CHARLOTTE, N.C.—President Barack Obama today nominated Charlotte Mayor Anthony Foxx as his new transportation secretary. If confirmed by the Senate, Foxx would replace outgoing Secretary Ray LaHood.
Foxx’s nomination is no surprise. The Democrat had already announced he would not run for a third term as mayor this year. Foxx was 38 when first elected Charlotte’s mayor in 2009, making him the youngest mayor in the city’s history. He won reelection in a landslide in 2011, making him a valuable campaigner for Obama in 2012, when North Carolina was in play. The Democrats held their national convention in Charlotte last year, and Foxx made several high-profile appearances with the president. Though Mitt Romney ultimately won North Carolina, Foxx enhanced his reputation with national Democratic leaders in the process.
His critics say Foxx’s transportation experience is thin. He has worked with the Department of Transportation (DOT) on several local and regional projects that required federal involvement, including an expansion of the city’s multi-billion-dollar LYNX light-rail system, and an intermodal air/train/truck terminal at Charlotte/Douglas International Airport, which is one of the largest in the nation.
Foxx also has had some miscues. He’s been a champion of the Charlotte Streetcar Project, but has had trouble generating public support for the electric-tram service. And during his tenure as mayor he’s been involved in what has been so far a losing fight with the Republican-controlled North Carolina legislature to wrestle control of the airport authority from the city in favor of a regional commission.
But Foxx will likely not face much opposition for the Obama Cabinet post. In many ways, he has blue-chip credentials. He graduated from the elite Davidson College in North Carolina and went to law school at New York University. He clerked for a federal judge and served stints in Washington with the Department of Justice and with the House Judiciary Committee. Prior to becoming mayor, Foxx served two terms on the Charlotte City Council. Another asset: Foxx is Obama’s first black nominee among the new Cabinet members appointed for his second term. The president faced criticism early in his second term for a lack of diversity among his nominees.
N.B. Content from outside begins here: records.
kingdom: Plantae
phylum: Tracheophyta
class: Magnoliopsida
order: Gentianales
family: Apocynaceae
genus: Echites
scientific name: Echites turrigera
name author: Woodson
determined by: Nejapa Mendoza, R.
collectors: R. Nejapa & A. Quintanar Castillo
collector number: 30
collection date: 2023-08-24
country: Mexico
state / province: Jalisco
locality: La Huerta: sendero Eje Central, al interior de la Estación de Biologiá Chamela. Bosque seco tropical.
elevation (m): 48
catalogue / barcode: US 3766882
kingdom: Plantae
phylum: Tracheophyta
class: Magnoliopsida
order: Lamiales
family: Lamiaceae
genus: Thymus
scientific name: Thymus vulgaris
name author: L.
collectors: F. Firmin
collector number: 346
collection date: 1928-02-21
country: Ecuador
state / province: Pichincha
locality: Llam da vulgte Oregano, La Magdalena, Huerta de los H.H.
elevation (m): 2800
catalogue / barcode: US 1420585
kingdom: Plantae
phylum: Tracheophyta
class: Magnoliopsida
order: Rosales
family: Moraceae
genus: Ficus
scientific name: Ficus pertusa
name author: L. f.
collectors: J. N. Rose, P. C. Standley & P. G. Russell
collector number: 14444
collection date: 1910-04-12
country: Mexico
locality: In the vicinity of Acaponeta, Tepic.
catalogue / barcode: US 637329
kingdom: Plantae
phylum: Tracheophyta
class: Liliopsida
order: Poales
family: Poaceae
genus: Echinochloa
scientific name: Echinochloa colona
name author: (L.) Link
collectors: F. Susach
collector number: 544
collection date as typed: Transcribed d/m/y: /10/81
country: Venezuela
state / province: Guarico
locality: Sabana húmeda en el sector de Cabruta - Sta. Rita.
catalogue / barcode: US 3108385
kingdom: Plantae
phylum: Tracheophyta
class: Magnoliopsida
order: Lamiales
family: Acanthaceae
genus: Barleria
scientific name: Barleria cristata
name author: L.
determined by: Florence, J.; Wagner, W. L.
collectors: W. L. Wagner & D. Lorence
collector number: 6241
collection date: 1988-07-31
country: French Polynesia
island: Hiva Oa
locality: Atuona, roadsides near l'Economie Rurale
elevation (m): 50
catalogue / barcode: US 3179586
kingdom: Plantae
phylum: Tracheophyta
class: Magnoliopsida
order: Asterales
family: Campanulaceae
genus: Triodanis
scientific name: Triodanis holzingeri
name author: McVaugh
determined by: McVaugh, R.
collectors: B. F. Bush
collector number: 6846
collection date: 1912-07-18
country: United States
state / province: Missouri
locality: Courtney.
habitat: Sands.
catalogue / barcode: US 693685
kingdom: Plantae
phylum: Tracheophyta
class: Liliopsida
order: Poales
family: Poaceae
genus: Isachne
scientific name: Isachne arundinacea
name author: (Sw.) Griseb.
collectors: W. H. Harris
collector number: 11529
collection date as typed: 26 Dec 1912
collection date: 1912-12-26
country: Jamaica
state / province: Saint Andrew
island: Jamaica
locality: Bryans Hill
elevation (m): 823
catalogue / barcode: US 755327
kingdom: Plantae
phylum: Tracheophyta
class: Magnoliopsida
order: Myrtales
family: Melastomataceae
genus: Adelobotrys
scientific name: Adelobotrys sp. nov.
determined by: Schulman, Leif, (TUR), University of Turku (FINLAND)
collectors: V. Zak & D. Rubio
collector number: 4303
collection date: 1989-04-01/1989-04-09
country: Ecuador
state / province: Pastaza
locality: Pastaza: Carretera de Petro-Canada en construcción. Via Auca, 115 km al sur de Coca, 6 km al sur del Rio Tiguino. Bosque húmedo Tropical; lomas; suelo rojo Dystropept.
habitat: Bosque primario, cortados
If confirmed by the Senate, Foxx would take over a department with an annual budget exceeding $70 billion and nearly 60,000 employees. The DOT has been spending federal dollars lately on economic stimulus projects, including road and airport runway construction. But budget cuts are putting the squeeze on the department Foxx hopes to leads. A case in point: The DOT oversees the Federal Aviation Administration, which has come under fire lately for furloughing air traffic controllers and then blaming the move on the sequester. The furloughs caused delays at many airports, frustrating travelers. Congress reached a deal last week to provide the Transportation Department budget flexibility needed to end the furloughs.